* What you have to do
Extract precisely the lines of the entries below, from the first line through the line containing "List each element's".

** Dataset excerpts follows **

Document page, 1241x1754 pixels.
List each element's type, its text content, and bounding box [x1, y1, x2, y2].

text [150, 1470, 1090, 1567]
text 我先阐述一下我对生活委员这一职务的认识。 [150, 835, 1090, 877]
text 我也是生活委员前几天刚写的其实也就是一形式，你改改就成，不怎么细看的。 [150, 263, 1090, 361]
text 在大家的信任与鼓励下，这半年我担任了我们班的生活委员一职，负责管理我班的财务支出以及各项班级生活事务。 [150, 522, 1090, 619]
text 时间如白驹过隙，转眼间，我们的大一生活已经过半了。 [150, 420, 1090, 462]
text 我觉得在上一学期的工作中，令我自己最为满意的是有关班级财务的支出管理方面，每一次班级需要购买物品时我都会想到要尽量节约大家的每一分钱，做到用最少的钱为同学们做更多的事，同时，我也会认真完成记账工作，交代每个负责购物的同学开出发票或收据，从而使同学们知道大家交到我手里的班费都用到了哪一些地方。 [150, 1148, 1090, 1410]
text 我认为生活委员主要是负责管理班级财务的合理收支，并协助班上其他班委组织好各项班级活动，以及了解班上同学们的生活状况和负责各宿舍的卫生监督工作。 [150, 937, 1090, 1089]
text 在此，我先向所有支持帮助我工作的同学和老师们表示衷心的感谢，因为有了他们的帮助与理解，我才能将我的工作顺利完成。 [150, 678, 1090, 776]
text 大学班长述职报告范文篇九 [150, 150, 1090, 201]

** End of Dataset excerpts **

* Output of the task
Document page, 1241x1754 pixels.
List each element's type, its text content, and bounding box [x1, y1, x2, y2].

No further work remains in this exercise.